__THE INPUT__.
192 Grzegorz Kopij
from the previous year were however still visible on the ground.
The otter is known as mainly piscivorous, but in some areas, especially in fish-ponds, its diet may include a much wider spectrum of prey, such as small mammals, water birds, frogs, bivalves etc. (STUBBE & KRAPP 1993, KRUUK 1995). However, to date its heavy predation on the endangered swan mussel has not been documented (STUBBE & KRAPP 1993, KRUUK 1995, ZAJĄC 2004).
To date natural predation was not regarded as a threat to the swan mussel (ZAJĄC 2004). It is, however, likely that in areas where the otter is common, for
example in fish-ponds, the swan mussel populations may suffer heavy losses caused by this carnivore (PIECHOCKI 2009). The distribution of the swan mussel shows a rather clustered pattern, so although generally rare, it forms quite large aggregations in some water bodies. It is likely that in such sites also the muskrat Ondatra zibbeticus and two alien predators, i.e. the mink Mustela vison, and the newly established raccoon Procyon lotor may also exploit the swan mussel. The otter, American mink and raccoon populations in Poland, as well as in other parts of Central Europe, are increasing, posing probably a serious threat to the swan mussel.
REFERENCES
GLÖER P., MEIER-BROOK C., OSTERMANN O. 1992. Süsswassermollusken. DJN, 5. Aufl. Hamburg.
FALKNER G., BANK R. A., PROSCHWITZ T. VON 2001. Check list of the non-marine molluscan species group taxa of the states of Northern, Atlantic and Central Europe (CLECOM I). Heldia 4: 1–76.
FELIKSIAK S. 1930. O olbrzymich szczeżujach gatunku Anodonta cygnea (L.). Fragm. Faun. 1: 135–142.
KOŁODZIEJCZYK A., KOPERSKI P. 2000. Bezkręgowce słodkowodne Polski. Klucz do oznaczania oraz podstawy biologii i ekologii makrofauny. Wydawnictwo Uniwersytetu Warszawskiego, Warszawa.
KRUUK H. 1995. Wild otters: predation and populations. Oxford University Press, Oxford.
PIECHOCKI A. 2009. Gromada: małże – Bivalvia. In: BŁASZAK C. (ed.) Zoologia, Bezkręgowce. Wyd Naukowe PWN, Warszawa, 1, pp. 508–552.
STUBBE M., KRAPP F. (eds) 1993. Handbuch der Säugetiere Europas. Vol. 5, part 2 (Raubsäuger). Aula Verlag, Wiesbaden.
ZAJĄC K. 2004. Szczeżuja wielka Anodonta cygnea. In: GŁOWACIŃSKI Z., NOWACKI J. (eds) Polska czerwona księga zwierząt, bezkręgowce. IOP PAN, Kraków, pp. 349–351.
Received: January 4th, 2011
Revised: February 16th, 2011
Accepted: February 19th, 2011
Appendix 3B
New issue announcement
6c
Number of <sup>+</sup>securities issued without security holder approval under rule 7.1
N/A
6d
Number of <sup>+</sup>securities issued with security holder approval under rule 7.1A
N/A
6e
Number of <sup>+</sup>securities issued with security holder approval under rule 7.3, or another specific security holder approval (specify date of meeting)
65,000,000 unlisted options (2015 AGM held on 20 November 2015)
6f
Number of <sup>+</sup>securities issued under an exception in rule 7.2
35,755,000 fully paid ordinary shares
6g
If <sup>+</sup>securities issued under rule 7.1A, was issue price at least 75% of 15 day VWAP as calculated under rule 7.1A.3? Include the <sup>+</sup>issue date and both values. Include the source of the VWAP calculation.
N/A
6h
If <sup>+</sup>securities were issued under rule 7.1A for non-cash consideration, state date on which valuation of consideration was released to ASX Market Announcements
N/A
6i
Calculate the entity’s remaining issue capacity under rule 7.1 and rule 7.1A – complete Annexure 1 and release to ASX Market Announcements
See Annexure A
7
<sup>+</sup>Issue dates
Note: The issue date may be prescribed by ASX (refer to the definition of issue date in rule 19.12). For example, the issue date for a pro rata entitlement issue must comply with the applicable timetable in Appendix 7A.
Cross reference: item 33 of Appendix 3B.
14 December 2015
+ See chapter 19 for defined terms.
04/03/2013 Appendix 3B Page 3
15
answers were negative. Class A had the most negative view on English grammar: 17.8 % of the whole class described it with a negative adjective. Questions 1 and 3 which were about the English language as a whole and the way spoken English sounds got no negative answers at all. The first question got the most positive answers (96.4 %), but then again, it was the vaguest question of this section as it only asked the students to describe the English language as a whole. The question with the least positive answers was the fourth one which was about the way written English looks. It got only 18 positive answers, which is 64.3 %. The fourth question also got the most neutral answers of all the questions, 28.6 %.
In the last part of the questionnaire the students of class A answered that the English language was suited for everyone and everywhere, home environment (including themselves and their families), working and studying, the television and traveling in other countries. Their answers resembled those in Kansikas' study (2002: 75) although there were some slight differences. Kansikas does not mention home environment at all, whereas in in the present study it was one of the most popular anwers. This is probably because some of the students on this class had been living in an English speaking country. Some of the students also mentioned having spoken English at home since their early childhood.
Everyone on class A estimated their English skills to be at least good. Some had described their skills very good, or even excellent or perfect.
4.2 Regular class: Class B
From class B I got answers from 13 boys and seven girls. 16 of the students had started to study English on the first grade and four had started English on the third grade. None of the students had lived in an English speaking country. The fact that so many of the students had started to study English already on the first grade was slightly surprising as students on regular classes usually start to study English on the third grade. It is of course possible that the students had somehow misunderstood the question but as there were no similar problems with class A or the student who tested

__EXERCISE BRIEF__. Your answer should consist of every record, printed exactly as given.

__EXERCISE RESPONSE__.
192 Grzegorz Kopij
from the previous year were however still visible on the ground.
The otter is known as mainly piscivorous, but in some areas, especially in fish-ponds, its diet may include a much wider spectrum of prey, such as small mammals, water birds, frogs, bivalves etc. (STUBBE & KRAPP 1993, KRUUK 1995). However, to date its heavy predation on the endangered swan mussel has not been documented (STUBBE & KRAPP 1993, KRUUK 1995, ZAJĄC 2004).
To date natural predation was not regarded as a threat to the swan mussel (ZAJĄC 2004). It is, however, likely that in areas where the otter is common, for
example in fish-ponds, the swan mussel populations may suffer heavy losses caused by this carnivore (PIECHOCKI 2009). The distribution of the swan mussel shows a rather clustered pattern, so although generally rare, it forms quite large aggregations in some water bodies. It is likely that in such sites also the muskrat Ondatra zibbeticus and two alien predators, i.e. the mink Mustela vison, and the newly established raccoon Procyon lotor may also exploit the swan mussel. The otter, American mink and raccoon populations in Poland, as well as in other parts of Central Europe, are increasing, posing probably a serious threat to the swan mussel.
REFERENCES
GLÖER P., MEIER-BROOK C., OSTERMANN O. 1992. Süsswassermollusken. DJN, 5. Aufl. Hamburg.
FALKNER G., BANK R. A., PROSCHWITZ T. VON 2001. Check list of the non-marine molluscan species group taxa of the states of Northern, Atlantic and Central Europe (CLECOM I). Heldia 4: 1–76.
FELIKSIAK S. 1930. O olbrzymich szczeżujach gatunku Anodonta cygnea (L.). Fragm. Faun. 1: 135–142.
KOŁODZIEJCZYK A., KOPERSKI P. 2000. Bezkręgowce słodkowodne Polski. Klucz do oznaczania oraz podstawy biologii i ekologii makrofauny. Wydawnictwo Uniwersytetu Warszawskiego, Warszawa.
KRUUK H. 1995. Wild otters: predation and populations. Oxford University Press, Oxford.
PIECHOCKI A. 2009. Gromada: małże – Bivalvia. In: BŁASZAK C. (ed.) Zoologia, Bezkręgowce. Wyd Naukowe PWN, Warszawa, 1, pp. 508–552.
STUBBE M., KRAPP F. (eds) 1993. Handbuch der Säugetiere Europas. Vol. 5, part 2 (Raubsäuger). Aula Verlag, Wiesbaden.
ZAJĄC K. 2004. Szczeżuja wielka Anodonta cygnea. In: GŁOWACIŃSKI Z., NOWACKI J. (eds) Polska czerwona księga zwierząt, bezkręgowce. IOP PAN, Kraków, pp. 349–351.
Received: January 4th, 2011
Revised: February 16th, 2011
Accepted: February 19th, 2011
Appendix 3B
New issue announcement
6c
Number of <sup>+</sup>securities issued without security holder approval under rule 7.1
N/A
6d
Number of <sup>+</sup>securities issued with security holder approval under rule 7.1A
N/A
6e
Number of <sup>+</sup>securities issued with security holder approval under rule 7.3, or another specific security holder approval (specify date of meeting)
65,000,000 unlisted options (2015 AGM held on 20 November 2015)
6f
Number of <sup>+</sup>securities issued under an exception in rule 7.2
35,755,000 fully paid ordinary shares
6g
If <sup>+</sup>securities issued under rule 7.1A, was issue price at least 75% of 15 day VWAP as calculated under rule 7.1A.3? Include the <sup>+</sup>issue date and both values. Include the source of the VWAP calculation.
N/A
6h
If <sup>+</sup>securities were issued under rule 7.1A for non-cash consideration, state date on which valuation of consideration was released to ASX Market Announcements
N/A
6i
Calculate the entity’s remaining issue capacity under rule 7.1 and rule 7.1A – complete Annexure 1 and release to ASX Market Announcements
See Annexure A
7
<sup>+</sup>Issue dates
Note: The issue date may be prescribed by ASX (refer to the definition of issue date in rule 19.12). For example, the issue date for a pro rata entitlement issue must comply with the applicable timetable in Appendix 7A.
Cross reference: item 33 of Appendix 3B.
14 December 2015
+ See chapter 19 for defined terms.
04/03/2013 Appendix 3B Page 3
15
answers were negative. Class A had the most negative view on English grammar: 17.8 % of the whole class described it with a negative adjective. Questions 1 and 3 which were about the English language as a whole and the way spoken English sounds got no negative answers at all. The first question got the most positive answers (96.4 %), but then again, it was the vaguest question of this section as it only asked the students to describe the English language as a whole. The question with the least positive answers was the fourth one which was about the way written English looks. It got only 18 positive answers, which is 64.3 %. The fourth question also got the most neutral answers of all the questions, 28.6 %.
In the last part of the questionnaire the students of class A answered that the English language was suited for everyone and everywhere, home environment (including themselves and their families), working and studying, the television and traveling in other countries. Their answers resembled those in Kansikas' study (2002: 75) although there were some slight differences. Kansikas does not mention home environment at all, whereas in in the present study it was one of the most popular anwers. This is probably because some of the students on this class had been living in an English speaking country. Some of the students also mentioned having spoken English at home since their early childhood.
Everyone on class A estimated their English skills to be at least good. Some had described their skills very good, or even excellent or perfect.
4.2 Regular class: Class B
From class B I got answers from 13 boys and seven girls. 16 of the students had started to study English on the first grade and four had started English on the third grade. None of the students had lived in an English speaking country. The fact that so many of the students had started to study English already on the first grade was slightly surprising as students on regular classes usually start to study English on the third grade. It is of course possible that the students had somehow misunderstood the question but as there were no similar problems with class A or the student who tested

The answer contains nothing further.